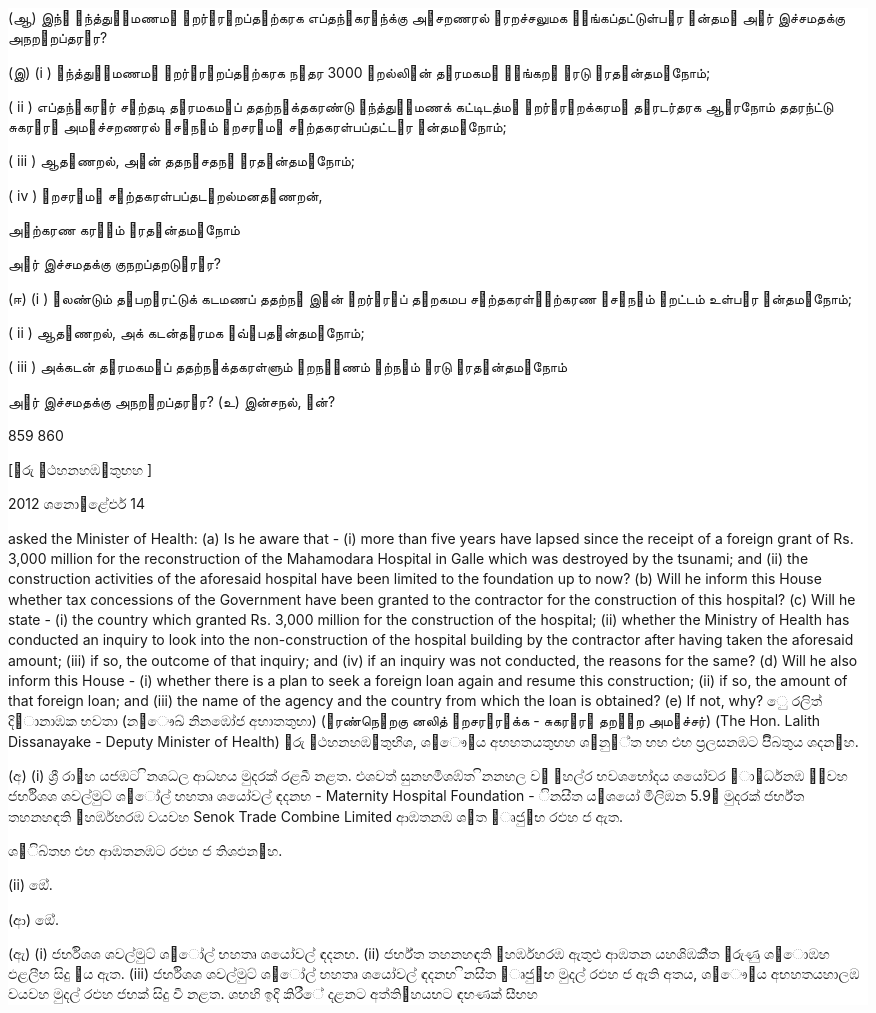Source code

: (ஆ) இந்஡ ஥ந்த்து஬஥மணம஦ ஢றர்஥ர஠றப்த஡ற்கரக எப்தந்஡கர஧ந்க்கு அ஧சறணரல் ஬ரறச்சலுமக ஬஫ங்கப்தட்டுள்ப஡ர ஋ன்தம஡ அ஬ர் இச்சமதக்கு அநற஬றப்தர஧ர?

(இ) (i ) ஥ந்த்து஬஥மணம஦ ஢றர்஥ர஠றப்த஡ற்கரக ந௎தர 3000 ஥றல்லி஦ன் த஡ரமகம஦ ஬஫ங்கற஦ ஢ரடு ஦ரத஡ன்தம஡நோம்;

( ii ) எப்தந்஡கர஧ர் ச஥ற்தடி த஡ரமகம஦ப் ததற்ந௏க்தகரண்டு ஥ந்த்து஬஥மணக் கட்டிடத்ம஡ ஢றர்஥ர஠றக்கரம஥ த஡ரடர்தரக ஆ஧ரநோம் ததரந்ட்டு சுகர஡ர஧ அம஥ச்சறணரல் ஌ச஡ந௃ம் ஬றசர஧ம஠ ச஥ற்தகரள்பப்தட்ட஡ர ஋ன்தம஡நோம்;

( iii ) ஆத஥ணறல், அ஡ன் ததந௏சதந௏ ஦ரத஡ன்தம஡நோம்;

( iv ) ஬றசர஧ம஠ ச஥ற்தகரள்பப்தட஬றல்மனத஦ணறன்,

அ஡ற்கரண கர஧஠ம் ஦ரத஡ன்தம஡நோம்

அ஬ர் இச்சமதக்கு குநறப்தறடு஬ர஧ர?

(ஈ) (i ) ஥லண்டும் த஬பற஢ரட்டுக் கடமணப் ததற்ந௏ இ஡ன் ஢றர்஥ர஠ப் த஠றகமப ச஥ற்தகரள்஬஡ற்கரண ஌ச஡ந௃ம் ஡றட்டம் உள்ப஡ர ஋ன்தம஡நோம்;

( ii ) ஆத஥ணறல், அக் கடன்த஡ரமக ஋வ்஬பத஬ன்தம஡நோம்;

( iii ) அக்கடன் த஡ரமகம஦ப் ததற்ந௏க்தகரள்ளும் ஢றந௏஬ணம் ஥ற்ந௏ம் ஢ரடு ஦ரத஡ன்தம஡நோம்

அ஬ர் இச்சமதக்கு அநற஬றப்தர஧ர? (உ) இன்சநல், ஌ன்?

859 860

[඙රු ඗ථහනහඹ඗තුභහ ]

2012 ශනො඼ළේඵර් 14

asked the Minister of Health: (a) Is he aware that - (i) more than five years have lapsed since the receipt of a foreign grant of Rs. 3,000 million for the reconstruction of the Mahamodara Hospital in Galle which was destroyed by the tsunami; and (ii) the construction activities of the aforesaid hospital have been limited to the foundation up to now? (b) Will he inform this House whether tax concessions of the Government have been granted to the contractor for the construction of this hospital? (c) Will he state - (i) the country which granted Rs. 3,000 million for the construction of the hospital; (ii) whether the Ministry of Health has conducted an inquiry to look into the non-construction of the hospital building by the contractor after having taken the aforesaid amount; (iii) if so, the outcome of that inquiry; and (iv) if an inquiry was not conducted, the reasons for the same? (d) Will he also inform this House - (i) whether there is a plan to seek a foreign loan again and resume this construction; (ii) if so, the amount of that foreign loan; and (iii) the name of the agency and the country from which the loan is obtained? (e) If not, why? ෙු රලිත් දි඿ානාඹක භවතා (න඿ෞඛ්‍‍ නිනඹෝජ‍ අභාත‍තුභා) (஥ரண்நெ஥றகு னலித் ஡றசர஢ர஦க்க - சுகர஡ர஧ தற஧஡ற அம஥ச்சர்) (The Hon. Lalith Dissanayake - Deputy Minister of Health) ඙රු ඗ථහනහඹ඗තුභිශ, ශ඿ෞ඘ය අභහතයතුභහ ශ඼නු඼්ත භහ එභ ප්‍රලසනඹට පිිබතුය ශදන඼හ.

(අ) (i) ශ්‍රී රා඗හ යජඹට ිනශධල ආධහය මුදරක් රළබී නළත. එශවත් සුනහමිශඹ්ත ිනනහල ව෕ ඙හල්ර භවශභෝදය ශයෝවර ඿ා඼ර්ධනඹ ඿඲වහ ජර්භිශශ ශවල්මුට් ශ඗ෝල් භහතෘ ශයෝවල් ඳදනභ - Maternity Hospital Foundation - ිනසි්ත ය෕ශයෝ මිලිඹන 5.9඗ මුදරක් ජර්භ්ත තහනහඳති ඗හර්ඹහරඹ වයවහ Senok Trade Combine Limited ආඹතනඹ ශ඼ත ඿ෘජු඼භ රඵහ ජ ඇත.

ශ඗ිබ්තභ එභ ආඹතනඹට රඵහ ජ තිශඵන඼හ.

(ii) ඔේ.

(ආ) ඔේ.

(ඇ) (i) ජර්භිශශ ශවල්මුට් ශ඗ෝල් භහතෘ ශයෝවල් ඳදනභ. (ii) ජර්භ්ත තහනහඳති ඗හර්ඹහරඹ ඇතුළු ආඹතන යහශිඹකි්ත ඗රුණු ශ඿ොඹහ ඵළලීභ සිදු ඗ය ඇත. (iii) ජර්භිශශ ශවල්මුට් ශ඗ෝල් භහතෘ ශයෝවල් ඳදනභ ිනසි්ත ඿ෘජු඼භ මුදල් රඵහ ජ ඇති අතය, ශ඿ෞ඘ය අභහතයහාලඹ වයවහ මුදල් රඵහ ජභක් සිදු වී නළත. ශභහි ඉදි කිරීේ දළනට අත්ති඼හයභට ඳභණක් සීභහ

• • •

Some lines above contain the word "ரமகம". Copy each of them.

Written solution:
(இ) (i ) ஥ந்த்து஬஥மணம஦ ஢றர்஥ர஠றப்த஡ற்கரக ந௎தர 3000 ஥றல்லி஦ன் த஡ரமகம஦ ஬஫ங்கற஦ ஢ரடு ஦ரத஡ன்தம஡நோம்;
( ii ) எப்தந்஡கர஧ர் ச஥ற்தடி த஡ரமகம஦ப் ததற்ந௏க்தகரண்டு ஥ந்த்து஬஥மணக் கட்டிடத்ம஡ ஢றர்஥ர஠றக்கரம஥ த஡ரடர்தரக ஆ஧ரநோம் ததரந்ட்டு சுகர஡ர஧ அம஥ச்சறணரல் ஌ச஡ந௃ம் ஬றசர஧ம஠ ச஥ற்தகரள்பப்தட்ட஡ர ஋ன்தம஡நோம்;
( iii ) அக்கடன் த஡ரமகம஦ப் ததற்ந௏க்தகரள்ளும் ஢றந௏஬ணம் ஥ற்ந௏ம் ஢ரடு ஦ரத஡ன்தம஡நோம்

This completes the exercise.